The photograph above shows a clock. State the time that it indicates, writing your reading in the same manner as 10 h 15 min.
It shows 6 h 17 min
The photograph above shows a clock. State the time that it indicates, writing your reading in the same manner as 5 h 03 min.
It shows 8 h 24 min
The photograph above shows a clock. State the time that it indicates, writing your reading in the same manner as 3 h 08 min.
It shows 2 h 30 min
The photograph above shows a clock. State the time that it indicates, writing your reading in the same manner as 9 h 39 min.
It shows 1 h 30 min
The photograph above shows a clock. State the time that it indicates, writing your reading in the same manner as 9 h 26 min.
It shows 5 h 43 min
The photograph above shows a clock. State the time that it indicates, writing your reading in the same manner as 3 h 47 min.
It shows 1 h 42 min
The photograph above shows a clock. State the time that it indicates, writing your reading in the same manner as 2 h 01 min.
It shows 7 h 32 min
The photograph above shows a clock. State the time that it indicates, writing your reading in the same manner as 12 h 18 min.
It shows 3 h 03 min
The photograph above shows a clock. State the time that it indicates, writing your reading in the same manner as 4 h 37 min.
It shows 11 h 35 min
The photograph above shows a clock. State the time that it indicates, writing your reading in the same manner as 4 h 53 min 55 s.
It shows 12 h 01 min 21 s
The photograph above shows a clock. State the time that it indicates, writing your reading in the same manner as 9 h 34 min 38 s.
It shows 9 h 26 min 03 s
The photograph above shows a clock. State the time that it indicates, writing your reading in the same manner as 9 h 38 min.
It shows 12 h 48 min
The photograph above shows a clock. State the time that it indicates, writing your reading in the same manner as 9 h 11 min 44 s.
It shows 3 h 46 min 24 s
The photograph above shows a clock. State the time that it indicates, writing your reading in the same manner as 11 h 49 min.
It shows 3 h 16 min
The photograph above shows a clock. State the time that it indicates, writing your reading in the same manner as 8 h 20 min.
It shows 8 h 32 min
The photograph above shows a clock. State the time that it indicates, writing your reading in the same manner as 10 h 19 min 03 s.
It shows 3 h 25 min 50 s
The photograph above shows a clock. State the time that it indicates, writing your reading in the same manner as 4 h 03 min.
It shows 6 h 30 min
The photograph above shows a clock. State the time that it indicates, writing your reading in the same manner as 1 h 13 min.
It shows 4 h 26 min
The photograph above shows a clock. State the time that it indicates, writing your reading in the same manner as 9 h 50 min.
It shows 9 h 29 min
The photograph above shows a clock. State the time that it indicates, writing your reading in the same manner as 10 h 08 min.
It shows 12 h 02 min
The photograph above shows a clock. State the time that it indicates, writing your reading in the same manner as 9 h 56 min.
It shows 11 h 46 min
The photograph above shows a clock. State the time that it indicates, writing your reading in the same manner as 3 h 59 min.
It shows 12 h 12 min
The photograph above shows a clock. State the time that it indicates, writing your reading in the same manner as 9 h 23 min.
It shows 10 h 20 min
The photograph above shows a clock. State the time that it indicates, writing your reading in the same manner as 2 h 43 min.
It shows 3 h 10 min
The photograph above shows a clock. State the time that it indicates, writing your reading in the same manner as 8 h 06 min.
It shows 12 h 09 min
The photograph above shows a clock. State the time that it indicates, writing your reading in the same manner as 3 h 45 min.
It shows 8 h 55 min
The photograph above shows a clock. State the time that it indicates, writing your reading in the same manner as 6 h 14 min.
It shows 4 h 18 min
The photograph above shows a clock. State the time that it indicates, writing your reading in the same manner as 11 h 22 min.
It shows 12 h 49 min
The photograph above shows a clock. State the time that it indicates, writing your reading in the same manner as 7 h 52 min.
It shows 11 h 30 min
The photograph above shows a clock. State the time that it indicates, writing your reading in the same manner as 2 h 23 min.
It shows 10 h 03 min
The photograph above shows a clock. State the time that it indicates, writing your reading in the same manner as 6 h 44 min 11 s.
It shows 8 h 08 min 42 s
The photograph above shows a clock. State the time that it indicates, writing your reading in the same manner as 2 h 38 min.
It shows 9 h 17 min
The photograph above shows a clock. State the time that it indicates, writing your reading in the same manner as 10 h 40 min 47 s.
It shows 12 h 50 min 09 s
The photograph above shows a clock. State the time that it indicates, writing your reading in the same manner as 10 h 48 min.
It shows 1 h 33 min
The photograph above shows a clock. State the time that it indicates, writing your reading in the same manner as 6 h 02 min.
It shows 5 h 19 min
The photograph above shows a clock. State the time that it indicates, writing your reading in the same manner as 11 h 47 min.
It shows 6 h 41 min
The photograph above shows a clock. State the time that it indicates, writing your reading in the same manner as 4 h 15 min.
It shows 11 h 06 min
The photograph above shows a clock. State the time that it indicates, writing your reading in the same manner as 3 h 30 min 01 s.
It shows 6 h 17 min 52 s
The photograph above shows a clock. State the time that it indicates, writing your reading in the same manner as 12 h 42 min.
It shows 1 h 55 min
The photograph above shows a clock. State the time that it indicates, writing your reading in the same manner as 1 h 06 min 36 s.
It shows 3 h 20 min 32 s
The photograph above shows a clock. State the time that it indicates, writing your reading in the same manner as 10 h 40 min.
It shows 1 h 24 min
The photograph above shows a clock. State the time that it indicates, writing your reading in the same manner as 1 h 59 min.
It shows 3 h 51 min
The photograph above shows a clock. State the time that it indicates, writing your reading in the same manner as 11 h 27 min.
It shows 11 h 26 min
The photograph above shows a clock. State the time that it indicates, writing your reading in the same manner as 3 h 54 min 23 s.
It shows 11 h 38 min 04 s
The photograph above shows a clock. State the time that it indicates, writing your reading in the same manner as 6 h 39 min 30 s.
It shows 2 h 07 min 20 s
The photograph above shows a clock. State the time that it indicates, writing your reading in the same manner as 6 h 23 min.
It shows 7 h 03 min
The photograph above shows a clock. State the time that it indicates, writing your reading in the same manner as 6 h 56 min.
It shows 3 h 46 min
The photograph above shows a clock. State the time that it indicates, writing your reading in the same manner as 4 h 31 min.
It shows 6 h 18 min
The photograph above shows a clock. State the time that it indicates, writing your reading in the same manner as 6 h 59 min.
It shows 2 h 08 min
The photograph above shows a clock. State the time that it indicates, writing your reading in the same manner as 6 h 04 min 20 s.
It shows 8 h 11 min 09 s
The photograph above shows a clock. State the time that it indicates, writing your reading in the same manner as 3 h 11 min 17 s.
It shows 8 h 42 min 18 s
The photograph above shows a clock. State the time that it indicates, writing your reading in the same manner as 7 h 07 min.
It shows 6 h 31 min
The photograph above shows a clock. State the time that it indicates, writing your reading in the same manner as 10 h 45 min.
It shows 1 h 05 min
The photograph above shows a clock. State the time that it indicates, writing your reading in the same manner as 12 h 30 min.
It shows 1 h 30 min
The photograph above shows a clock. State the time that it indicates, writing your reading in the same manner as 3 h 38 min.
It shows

------------------------------

* STATED TASK
Can you reproduce all of the entries above word for word, with nothing changed?

* THE OUTPUT
The photograph above shows a clock. State the time that it indicates, writing your reading in the same manner as 10 h 15 min.
It shows 6 h 17 min
The photograph above shows a clock. State the time that it indicates, writing your reading in the same manner as 5 h 03 min.
It shows 8 h 24 min
The photograph above shows a clock. State the time that it indicates, writing your reading in the same manner as 3 h 08 min.
It shows 2 h 30 min
The photograph above shows a clock. State the time that it indicates, writing your reading in the same manner as 9 h 39 min.
It shows 1 h 30 min
The photograph above shows a clock. State the time that it indicates, writing your reading in the same manner as 9 h 26 min.
It shows 5 h 43 min
The photograph above shows a clock. State the time that it indicates, writing your reading in the same manner as 3 h 47 min.
It shows 1 h 42 min
The photograph above shows a clock. State the time that it indicates, writing your reading in the same manner as 2 h 01 min.
It shows 7 h 32 min
The photograph above shows a clock. State the time that it indicates, writing your reading in the same manner as 12 h 18 min.
It shows 3 h 03 min
The photograph above shows a clock. State the time that it indicates, writing your reading in the same manner as 4 h 37 min.
It shows 11 h 35 min
The photograph above shows a clock. State the time that it indicates, writing your reading in the same manner as 4 h 53 min 55 s.
It shows 12 h 01 min 21 s
The photograph above shows a clock. State the time that it indicates, writing your reading in the same manner as 9 h 34 min 38 s.
It shows 9 h 26 min 03 s
The photograph above shows a clock. State the time that it indicates, writing your reading in the same manner as 9 h 38 min.
It shows 12 h 48 min
The photograph above shows a clock. State the time that it indicates, writing your reading in the same manner as 9 h 11 min 44 s.
It shows 3 h 46 min 24 s
The photograph above shows a clock. State the time that it indicates, writing your reading in the same manner as 11 h 49 min.
It shows 3 h 16 min
The photograph above shows a clock. State the time that it indicates, writing your reading in the same manner as 8 h 20 min.
It shows 8 h 32 min
The photograph above shows a clock. State the time that it indicates, writing your reading in the same manner as 10 h 19 min 03 s.
It shows 3 h 25 min 50 s
The photograph above shows a clock. State the time that it indicates, writing your reading in the same manner as 4 h 03 min.
It shows 6 h 30 min
The photograph above shows a clock. State the time that it indicates, writing your reading in the same manner as 1 h 13 min.
It shows 4 h 26 min
The photograph above shows a clock. State the time that it indicates, writing your reading in the same manner as 9 h 50 min.
It shows 9 h 29 min
The photograph above shows a clock. State the time that it indicates, writing your reading in the same manner as 10 h 08 min.
It shows 12 h 02 min
The photograph above shows a clock. State the time that it indicates, writing your reading in the same manner as 9 h 56 min.
It shows 11 h 46 min
The photograph above shows a clock. State the time that it indicates, writing your reading in the same manner as 3 h 59 min.
It shows 12 h 12 min
The photograph above shows a clock. State the time that it indicates, writing your reading in the same manner as 9 h 23 min.
It shows 10 h 20 min
The photograph above shows a clock. State the time that it indicates, writing your reading in the same manner as 2 h 43 min.
It shows 3 h 10 min
The photograph above shows a clock. State the time that it indicates, writing your reading in the same manner as 8 h 06 min.
It shows 12 h 09 min
The photograph above shows a clock. State the time that it indicates, writing your reading in the same manner as 3 h 45 min.
It shows 8 h 55 min
The photograph above shows a clock. State the time that it indicates, writing your reading in the same manner as 6 h 14 min.
It shows 4 h 18 min
The photograph above shows a clock. State the time that it indicates, writing your reading in the same manner as 11 h 22 min.
It shows 12 h 49 min
The photograph above shows a clock. State the time that it indicates, writing your reading in the same manner as 7 h 52 min.
It shows 11 h 30 min
The photograph above shows a clock. State the time that it indicates, writing your reading in the same manner as 2 h 23 min.
It shows 10 h 03 min
The photograph above shows a clock. State the time that it indicates, writing your reading in the same manner as 6 h 44 min 11 s.
It shows 8 h 08 min 42 s
The photograph above shows a clock. State the time that it indicates, writing your reading in the same manner as 2 h 38 min.
It shows 9 h 17 min
The photograph above shows a clock. State the time that it indicates, writing your reading in the same manner as 10 h 40 min 47 s.
It shows 12 h 50 min 09 s
The photograph above shows a clock. State the time that it indicates, writing your reading in the same manner as 10 h 48 min.
It shows 1 h 33 min
The photograph above shows a clock. State the time that it indicates, writing your reading in the same manner as 6 h 02 min.
It shows 5 h 19 min
The photograph above shows a clock. State the time that it indicates, writing your reading in the same manner as 11 h 47 min.
It shows 6 h 41 min
The photograph above shows a clock. State the time that it indicates, writing your reading in the same manner as 4 h 15 min.
It shows 11 h 06 min
The photograph above shows a clock. State the time that it indicates, writing your reading in the same manner as 3 h 30 min 01 s.
It shows 6 h 17 min 52 s
The photograph above shows a clock. State the time that it indicates, writing your reading in the same manner as 12 h 42 min.
It shows 1 h 55 min
The photograph above shows a clock. State the time that it indicates, writing your reading in the same manner as 1 h 06 min 36 s.
It shows 3 h 20 min 32 s
The photograph above shows a clock. State the time that it indicates, writing your reading in the same manner as 10 h 40 min.
It shows 1 h 24 min
The photograph above shows a clock. State the time that it indicates, writing your reading in the same manner as 1 h 59 min.
It shows 3 h 51 min
The photograph above shows a clock. State the time that it indicates, writing your reading in the same manner as 11 h 27 min.
It shows 11 h 26 min
The photograph above shows a clock. State the time that it indicates, writing your reading in the same manner as 3 h 54 min 23 s.
It shows 11 h 38 min 04 s
The photograph above shows a clock. State the time that it indicates, writing your reading in the same manner as 6 h 39 min 30 s.
It shows 2 h 07 min 20 s
The photograph above shows a clock. State the time that it indicates, writing your reading in the same manner as 6 h 23 min.
It shows 7 h 03 min
The photograph above shows a clock. State the time that it indicates, writing your reading in the same manner as 6 h 56 min.
It shows 3 h 46 min
The photograph above shows a clock. State the time that it indicates, writing your reading in the same manner as 4 h 31 min.
It shows 6 h 18 min
The photograph above shows a clock. State the time that it indicates, writing your reading in the same manner as 6 h 59 min.
It shows 2 h 08 min
The photograph above shows a clock. State the time that it indicates, writing your reading in the same manner as 6 h 04 min 20 s.
It shows 8 h 11 min 09 s
The photograph above shows a clock. State the time that it indicates, writing your reading in the same manner as 3 h 11 min 17 s.
It shows 8 h 42 min 18 s
The photograph above shows a clock. State the time that it indicates, writing your reading in the same manner as 7 h 07 min.
It shows 6 h 31 min
The photograph above shows a clock. State the time that it indicates, writing your reading in the same manner as 10 h 45 min.
It shows 1 h 05 min
The photograph above shows a clock. State the time that it indicates, writing your reading in the same manner as 12 h 30 min.
It shows 1 h 30 min
The photograph above shows a clock. State the time that it indicates, writing your reading in the same manner as 3 h 38 min.
It shows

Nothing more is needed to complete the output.